A Practical Alphabet for Writers: F is for Focused Free Writing

Effort need not only be the rigors of hard focus. Creative effort involves play, exploration and invention. Free writing is a magical way to bypass the controlling, fearful part of most of us that arises in the face of imaginative practice. To free write, get some paper and a pen. (It is definitely possible to free write on a computer if you can type fast enough. Experiment with both, and note the effects, if any, of each technology on your style.) Pick a starter phrase–a line from a book of poems or a newspaper. (These used to be handy when I started freewriting. Less so now, except online.) Natalie Goldberg, the guru of free writing as a practice, lists rules. The ones I remember off the top of my head are: 1. Keep your hand moving. 2. Don’t think. 3. Be specific. Just put whatever arises on paper. It’s a bit like meditating except instead of watching your thoughts, you record them without attaching to them. It’s a tremendous, freeing, generative tool. It can help you tap into playing with language, taking risks with image, jotting down bold truths from which you might otherwise shy away.
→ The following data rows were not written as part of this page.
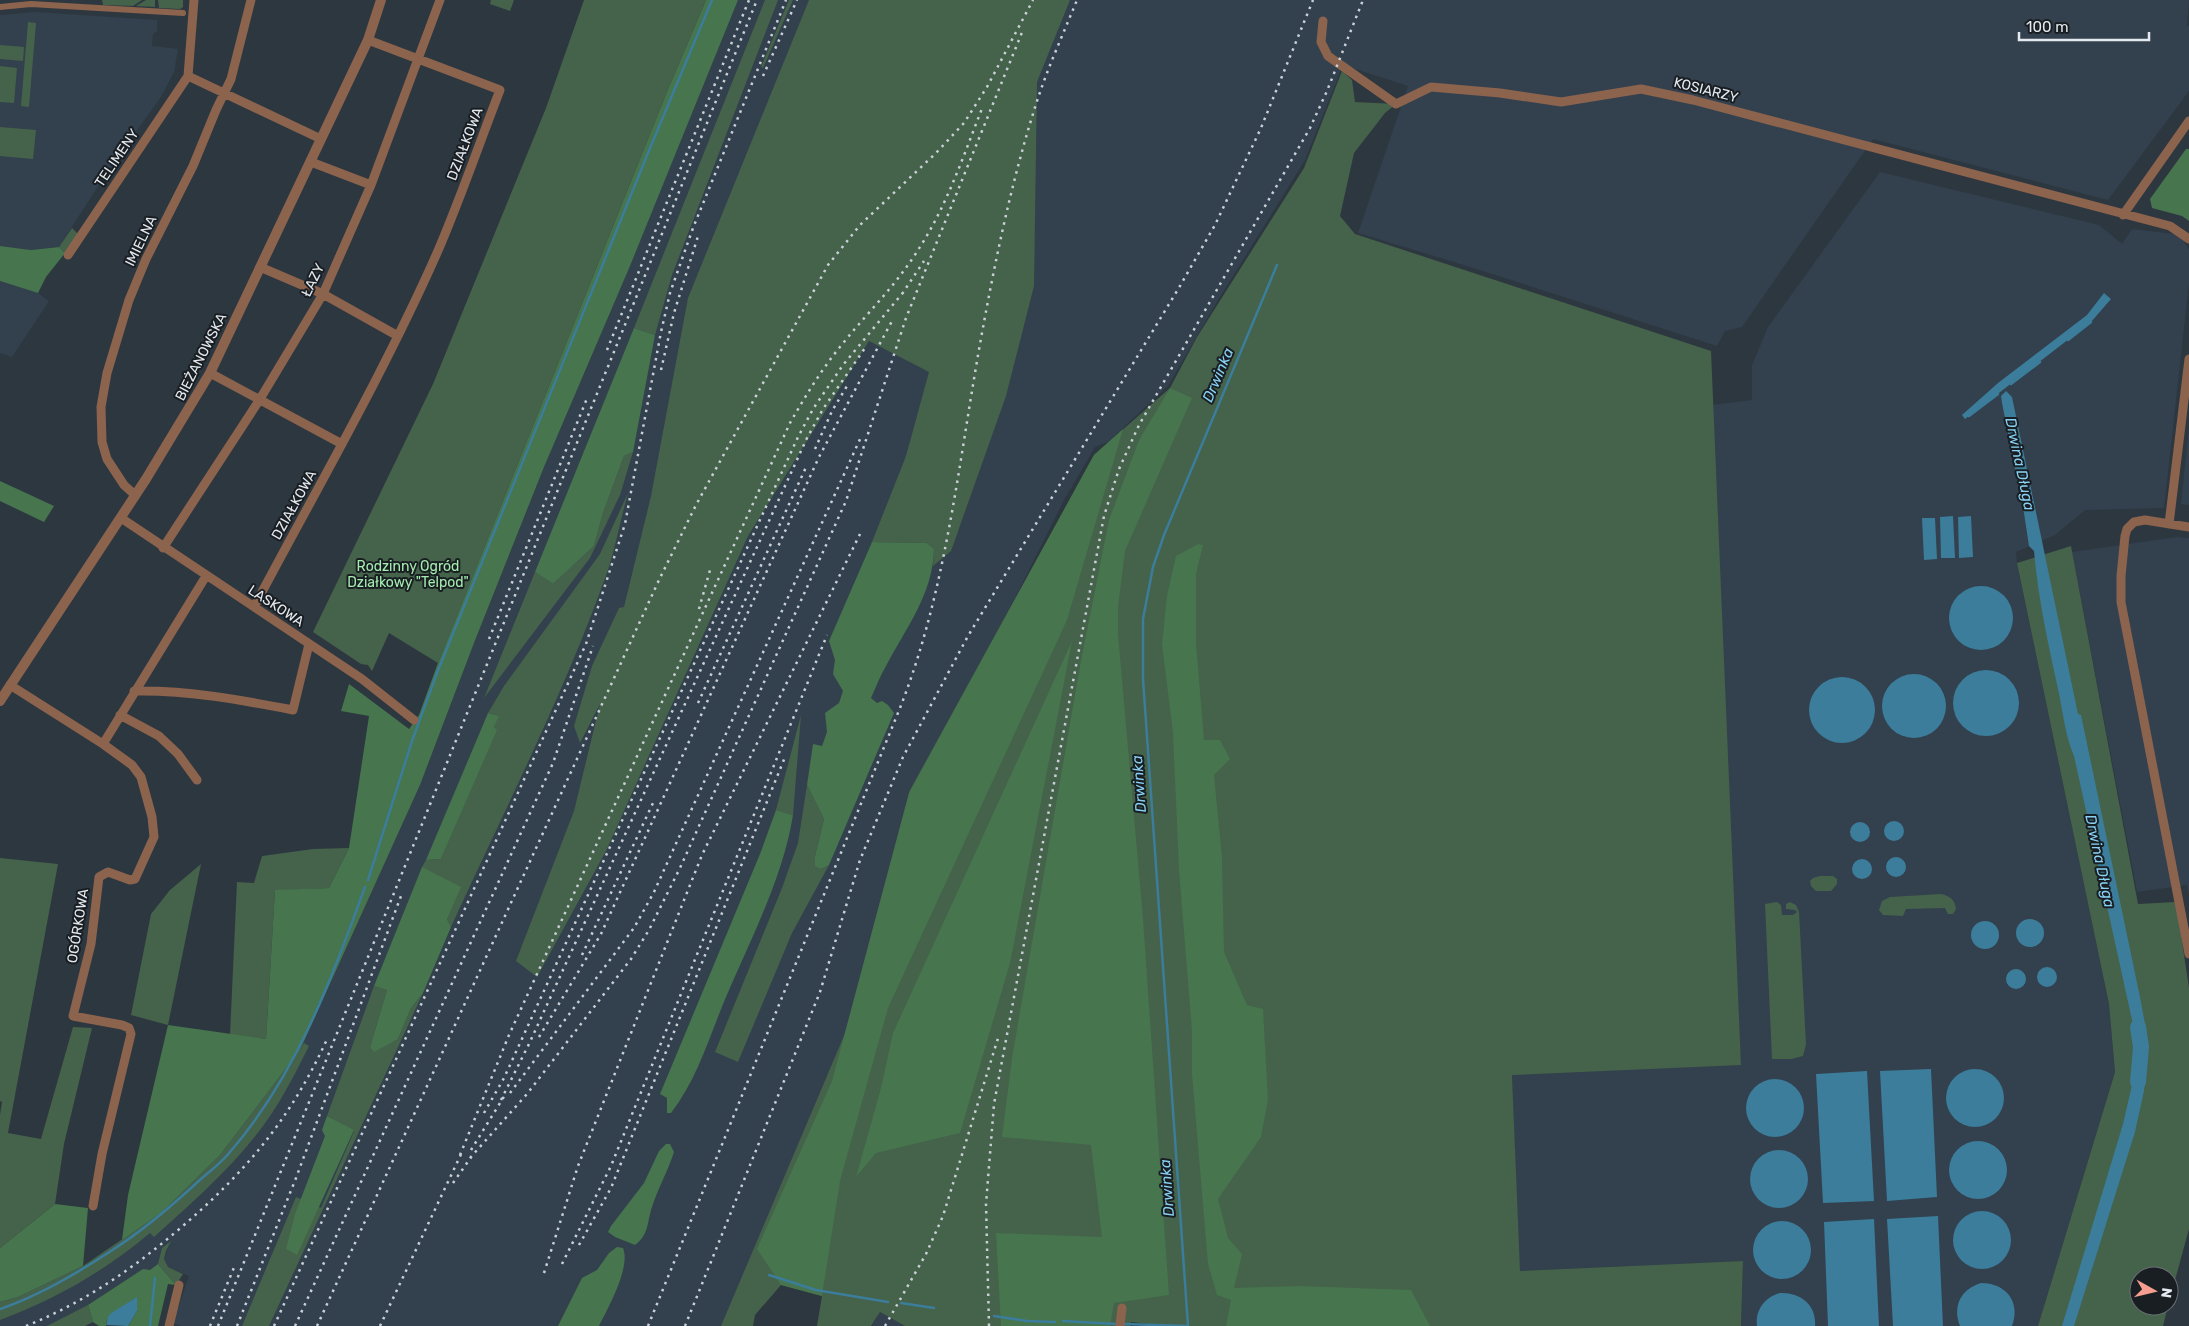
<svg xmlns="http://www.w3.org/2000/svg" width="2189" height="1326" font-family="Rubik,sans-serif">
	<rect width="100%" height="100%" fill="#2d3740"/>
	<path fill="#33404e" d="M738 0H2189L2187 26H2189V91L2108 200 1873 139 1742 327 1725 331 1717 346 1464 265 1358 233 1408 86 1343 65 1305 160 1215 305 1168 386 1108 442 1095 447 1064 500 1002 624 832 1081 723 1326H181L173 1323 189 1276 168 1267 164 1259 169 1245 164 1250 158 1268 53 1326H0V1303L83 1266 146 1222 300 1050 420 785 474 643 544 467 630 266Z
		M35 12 157 20V31L153 34 152 46 178 49 174 72 161 97 111 166 59 247 31 250 0 246V15Z
		M1880 172 2099 225 2122 244 2132 229 2174 234 2183 240 2189 249V283L2164 508 2085 510 2055 535 2016 552 2017 563 2109 1004 2115 1072 2038 1326H1741L1743 1261 1519 1271 1512 1074 1741 1064 1704 406 1752 400V365L1768 327Z
		M0 281 38 293 49 301 12 357 0 353Z
		M2189 427V505L2181 504Z
		M2177 537 2189 538V895L2187 885 2137 892 2072 552Z
		M880 1312 905 1326H872Z"/>
	<path fill="#45624a" d="M102 0H142L133 6 103 5Z
		M146 0H155V7L136 6Z
		M158 0H183V7L180 9 159 8Z
		M491 0H514L510 11 490 4Z
		M584 0H706L666 94 438 663 389 633 372 671 368 665 361 664 313 632 433 384 546 108Z
		M765 0H778L672 275 655 335 634 328Z
		M789 0H793L763 68 761 67Z
		M809 0H1070L1037 82 1034 286 1006 396 951 551 933 566 934 549 927 543 872 542 906 456 929 372 869 341 748 536 606 851 537 977 516 961 574 811 600 704 580 743 574 726 592 666 619 608 624 607 651 496 688 298Z
		M28 22 36 23 29 107 21 106Z
		M0 45 24 47 23 61 0 59Z
		M0 66 17 68 14 103 0 102Z
		M1342 71 1352 80 1355 102 1396 104 1385 113 1354 153 1340 216 1355 234 1711 351 1741 1065 1512 1075 1520 1271 1743 1261 1741 1326H1167L1131 1322 1130 1326H905L880 1312 871 1326H817L822 1296 781 1285 755 1315 753 1326H721L846 1031 910 790 1094 455 1170 388 1197 337 1304 168Z
		M0 127 36 130 33 159 0 156Z
		M72 228 78 234 65 253 59 247Z
		M633 452 620 495 590 558 484 698 535 572 553 584 594 546 603 513 624 456Z
		M628 493C621 518 616 545 608 570 565 692 505 809 451 927L422 867 426 860 441 859 496 730 494 727 498 716 488 713 504 686 600 554Z
		M2071 546 2138 904 2176 902 2189 988V1229L2169 1302V1276H2139V1306H2168L2163 1326H2038L2115 1072 2109 1004 2017 563Z
		M801 715 793 815 776 810Z
		M807 785 824 819 815 856 821 869 829 865 792 933 738 1062 715 1052 782 888 798 843Z
		M349 848 329 888 275 891 266 1039 230 1035 237 882 254 883 262 856 313 849Z
		M0 858 58 864 8 1133 41 1139 73 1027 92 1028 64 1144 55 1204 0 1248V1115L2 1102 0 1101Z
		M201 864 168 1025 131 1015 151 914 170 890Z
		M1820 876H1833L1837 879V884L1831 891H1816L1811 886 1810 881 1813 878Z
		M1941 894C1950 896 1955 900 1956 909L1953 914H1948L1945 908 1906 909 1903 916 1883 915 1879 910 1882 901 1890 897Z
		M1777 902 1781 905 1782 915H1793L1797 912 1795 910 1786 909V904L1790 902 1796 905 1799 912 1806 1044 1803 1056 1791 1059H1772L1765 904Z
		M374 986 387 990 370 1047 398 1039 411 1008 423 993 269 1326H242L296 1197 321 1208 354 1131 327 1116Z
		M304 1043 309 1046C297 1070 285 1094 270 1116 239 1162 195 1200 154 1237L150 1233C105 1271 56 1299 0 1320V1302L18 1297 83 1266 161 1213 220 1155 300 1050Z
		M171 1241 166 1251 164 1259 168 1267 183 1274 176 1285 158 1264 162 1248Z
		M88 1305 93 1322 85 1326H47Z"/>
	<path fill="#46754e" d="M706 0H738L630 266 544 467 474 643 420 785 300 1050 220 1155 161 1213 122 1240 128 1195 168 1025 266 1039 275 890 329 888 349 848 369 716 341 711 349 684 409 729 419 715 438 663 666 94Z
		M2186 149H2189V221L2182 216 2152 208 2150 199Z
		M0 246 31 250 59 247 65 253 46 277 38 293 0 281Z
		M634 328 655 335 633 452 624 456 603 513 594 546 553 584 535 572Z
		M1170 388 1192 398 1125 551 1118 607V634L1143 919 1169 1295 1114 1303 1110 1326H1001L996 1233 1102 1237 1091 1145 1002 1137 1012 1058 1080 666 1109 520 1139 440Z
		M1123 429 1067 620 888 1008 840 1181 822 1296 781 1285 757 1249 832 1081 909 793 1094 455Z
		M0 481 54 506 44 522 0 501Z
		M872 542 927 543 934 549C933 594 906 628 886 666 880 676 876 687 871 698L877 703 882 701 888 705 894 713 829 865 821 869 815 866V856L824 819 807 785 813 744 822 746 827 732 825 713 839 703 843 691 833 674 835 660 829 641Z
		M1198 544 1203 545 1196 574V643L1204 740H1220L1230 759 1214 775 1222 859 1224 952 1247 1005 1263 1009 1268 1100 1261 1137 1218 1199 1228 1238 1242 1254 1234 1288 1300 1286 1411 1290 1430 1326H1226L1231 1300 1217 1295 1208 1264 1192 1074V1031L1179 870 1173 733 1162 644 1167 596 1176 556Z
		M1072 641 1010 963 960 1133 876 1153 856 1177 881 1088 893 1033Z
		M488 713 499 716 494 727 497 730 441 859 426 860Z
		M776 810 793 815C783 878 751 938 726 997 710 1035 697 1080 671 1113H667V1098L660 1094 760 854Z
		M422 867 461 887 447 919 451 927 423 993 411 1008 398 1039 374 1052 370 1047 387 990 374 986Z
		M327 1116 354 1130 297 1255 286 1249 295 1214 325 1136 322 1130Z
		M666 1144H670L674 1152C668 1171 658 1188 652 1207 647 1222 649 1235 635 1245L615 1237 608 1232 611 1226 644 1183 659 1151Z
		M55 1204 88 1208 83 1266 18 1297 0 1302V1248Z
		M617 1247 623 1248C631 1267 608 1308 599 1326H558L582 1278 597 1270 609 1253Z
		M158 1264 176 1285 168 1284 158 1326H128L137 1311 133 1299C124 1310 107 1310 106 1326H99L93 1322 88 1305 143 1269 150 1270Z"/>
	<path fill="#3b7d9b" d="M2104 293 2111 299 2091 322 1965 419 1962 415 1998 383 2087 315Z
		M2006 391 2012 397 2078 714 2081 715 2140 997 2147 1035V1048L2135 1047 2132 1020 2074 756C2065 735 2063 712 2058 689 2048 643 2038 598 2034 551L2029 546 2024 513 2002 403 2001 396Z
		M1953 516 1955 558H1941L1940 517Z
		M1971 516 1973 557 1959 558 1958 517Z
		M1922 518H1935L1937 559 1924 560Z
		M1949 618a32 32 0 1 1 64 0a32 32 0 1 1-64 0Z
		M1953 703a33 33 0 1 1 66 0a33 33 0 1 1-66 0Z
		M1882 706a32 32 0 1 1 64 0a32 32 0 1 1-64 0Z
		M1809 710a33 33 0 1 1 66 0a33 33 0 1 1-66 0Z
		M1884 831a10 10 0 1 1 20 0a10 10 0 1 1-20 0Z
		M1850 832a10 10 0 1 1 20 0a10 10 0 1 1-20 0Z
		M1886 867a10 10 0 1 1 20 0a10 10 0 1 1-20 0Z
		M1852 869a10 10 0 1 1 20 0a10 10 0 1 1-20 0Z
		M2016 933a14 14 0 1 1 28 0a14 14 0 1 1-28 0Z
		M1971 935a14 14 0 1 1 28 0a14 14 0 1 1-28 0Z
		M2037 977a10 10 0 1 1 20 0a10 10 0 1 1-20 0Z
		M2006 979a10 10 0 1 1 20 0a10 10 0 1 1-20 0Z
		M2146 1060 2144 1091 2135 1132 2074 1326H2062L2123 1124 2135 1072 2134 1061Z
		M1946 1098a29 29 0 1 1 58 0a29 29 0 1 1-58 0Z
		M1931 1069 1937 1197 1887 1201 1880 1071Z
		M1867 1071 1874 1201 1823 1203 1816 1074Z
		M1746 1108a29 29 0 1 1 58 0a29 29 0 1 1-58 0Z
		M1949 1170a29 29 0 1 1 58 0a29 29 0 1 1-58 0Z
		M1750 1179a29 29 0 1 1 58 0a29 29 0 1 1-58 0Z
		M1953 1240a29 29 0 1 1 58 0a29 29 0 1 1-58 0Z
		M1938 1216 1943 1326H1893L1887 1219Z
		M1874 1219 1879 1326H1828L1824 1222Z
		M1753 1250a29 29 0 1 1 58 0a29 29 0 1 1-58 0Z
		M1981 1283C2006 1283 2021 1302 2012 1326H1960C1952 1306 1961 1289 1981 1283Z
		M1780 1293C1800 1292 1817 1305 1815 1326H1757C1755 1310 1765 1297 1780 1293Z
		M137 1297V1311L128 1326 106 1325 108 1317 111 1313Z"/>
	<g fill="none" stroke-linecap="round" stroke-linejoin="round">
		<path stroke="#3b7d9b" stroke-width="2.5" d="M2068 340 2091 322
			M2011 384 2040 362
			M1969 416 1998 394
			M368 880 412 741 437 673 648 153 712 0
			M769 1275 816 1290 888 1302
			M901 1303 934 1308
			M0 1309C39 1296 76 1274 111 1251 144 1230 173 1205 202 1178 212 1170 222 1162 230 1152 296 1076 331 980 365 887
			M994 1316 1027 1321 1055 1322
			M1063 1321 1116 1324
			M1123 1324 1188 1326
			M150 1326 155 1278
			M1188 1326 1143 679V619L1153 567 1164 535 1277 265"/>
		<path stroke="#3b7d9b" stroke-width="16" d="M2138 1082 2141 1047 2138 1027"/>
		<path stroke="#8c634d" stroke-width="6" d="M0 7 31 4 183 13"/>
		<path stroke="#8c634d" stroke-width="9" d="M1323 21 1321 42 1328 56 1396 104 1431 87 1500 93 1561 102 1641 89 1693 100 2170 226 2189 239
			M188 76 321 139
			M311 162 371 185
			M2123 215 2189 121
			M68 255 188 76 194 0
			M260 267 323 294 398 336
			M210 373 342 444
			M135 495 124 485 107 459 102 442 101 407 107 373 129 300 146 259 193 166 216 110 231 79 251 0
			M121 518 362 679 414 720
			M2169 524 2189 359
			M2189 527 2145 520 2134 522 2127 529 2125 536 2121 576V602L2189 954
			M163 548 260 399 323 294 371 185 440 0
			M254 607C316 490 383 375 437 253 460 200 479 144 500 90L368 40
			M10 685 103 744 132 765 141 777 152 817 154 837 135 879 130 880 108 872 99 877 91 944 73 1016 122 1025 129 1028 131 1034 102 1154 93 1206
			M134 691C188 690 241 700 293 710L309 644
			M120 715 159 736 178 754 197 780
			M103 744 206 576
			M169 1326 179 1285
			M1120 1326 1122 1308"/>
		<path stroke="#8c634d" stroke-width="10" d="M0 701 146 479 210 373 368 40 381 0"/>
		<path stroke="#cad0d7" stroke-width="2.5" stroke-dasharray="2.5 5" stroke-linecap="butt" d="M763 76 797 0
			M902 294 924 261
			M607 350 749 0
			M661 370 674 313 699 233
			M815 449 832 411 847 386
			M699 609 710 570
			M489 639 588 396
			M698 703 807 465
			M582 955 653 803
			M539 1037 601 934 819 457 892 321
			M510 1093 634 928 654 892 861 437
			M501 1100 529 1044 807 438 823 409 865 348
			M484 1113 504 1078 798 437 813 409 843 365 906 289
			M471 1150 505 1095
			M460 1155 509 1035 790 423C806 395 823 367 844 342 869 311 897 284 918 250 947 206 964 154 983 106
			M470 1158 527 1094 631 959 649 930 680 868 846 501 906 318 1023 30
			M453 1183 474 1153
			M579 1245 611 1188 785 757
			M562 1264 611 1166 827 635
			M544 1273 578 1166 702 855 860 534
			M26 1326C83 1303 131 1270 177 1231 245 1173 291 1119 328 1037
			M210 1326 235 1265
			M218 1326 757 0
			M237 1326 296 1178 401 896
			M274 1326 586 644 625 524 661 332 670 293 693 228 786 0
			M295 1326 553 763 593 646
			M317 1326 659 580 696 505 828 265 860 225 936 153 964 123 987 87 1033 0
			M380 1326 463 1150
			M648 1326 900 708C946 591 958 467 980 344 995 261 1012 178 1038 98 1049 65 1064 32 1077 0
			M685 1326 820 992 860 860 903 757 968 636 1180 286 1215 225 1261 128 1313 0
			M885 1326 926 1254 943 1216 999 1035
			M989 1326 986 1204 994 1104 1104 516 1119 469 1139 425 1310 128 1327 91 1363 0"/>
	</g>
	<g text-anchor="middle" dominant-baseline="central" stroke-width="4" stroke-linejoin="round" paint-order="stroke">
		<g font-size="14" fill="#e3e9ef" stroke="#191e22">
			<text transform="translate(1706 90) rotate(14)">KOSIARZY</text>
			<text transform="translate(465 144) rotate(-69)">DZIAŁKOWA</text>
			<text transform="translate(117 158) rotate(-56)">TELIMENY</text>
			<text transform="translate(141 241) rotate(-64)">IMIELNA</text>
			<text transform="translate(313 280) rotate(-64)">ŁAZY</text>
			<text transform="translate(201 357) rotate(-63)">BIEŻANOWSKA</text>
			<text transform="translate(294 505) rotate(-61)">DZIAŁKOWA</text>
			<text transform="translate(276 606) rotate(33)">LASKOWA</text>
			<text transform="translate(78 926) rotate(-81)">OGÓRKOWA</text>
		</g>
		<g font-size="14" fill="#a4ecaf" stroke="#191e22">
			<text x="408" y="566">Rodzinny Ogród<tspan x="408" dy="16">Działkowy "Telpod"</tspan></text>
		</g>
		<g font-size="15" font-style="italic" fill="#87d1f4" stroke="#191e22">
			<text transform="translate(1218 375) rotate(-67)">Drwinka</text>
			<text transform="translate(2020 464) rotate(78)">Drwina Długa</text>
			<text transform="translate(1139 784) rotate(-94)">Drwinka</text>
			<text transform="translate(2100 861) rotate(78)">Drwina Długa</text>
			<text transform="translate(1167 1188) rotate(-94)">Drwinka</text>
		</g>
	</g>
	<g transform="translate(2154 1291) rotate(98)"><circle r="24" fill="#191e22" stroke="#6a6f74"/>
	<path d="M0-4L9 19L0 12L-9 19Z" fill="#f59d8f"/>
	<text y="-8" font-size="14" font-weight="bold" text-anchor="middle" fill="#e3e9ef">N</text>
	</g>
	<path d="M2019 32v8h130v-8" fill="none" stroke="#e3e9ef" stroke-width="2.5"/>
	<text x="2026" y="32" font-size="15" fill="#e3e9ef" stroke="#191e22" stroke-width="4" paint-order="stroke">100 m</text>
</svg>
Like exercise, it will keep you in shape for any sort of writing you need to do, and it can be enlisted for writing drafts of your scenes for your project. That’s called focused free writing: pick a scene and free write that scene or pick a character and free write a dialog with that character. Stay loose, keep your hand moving, and circle your area of focus. Don’t think you have to get stuck in your worries. Take aim, and write.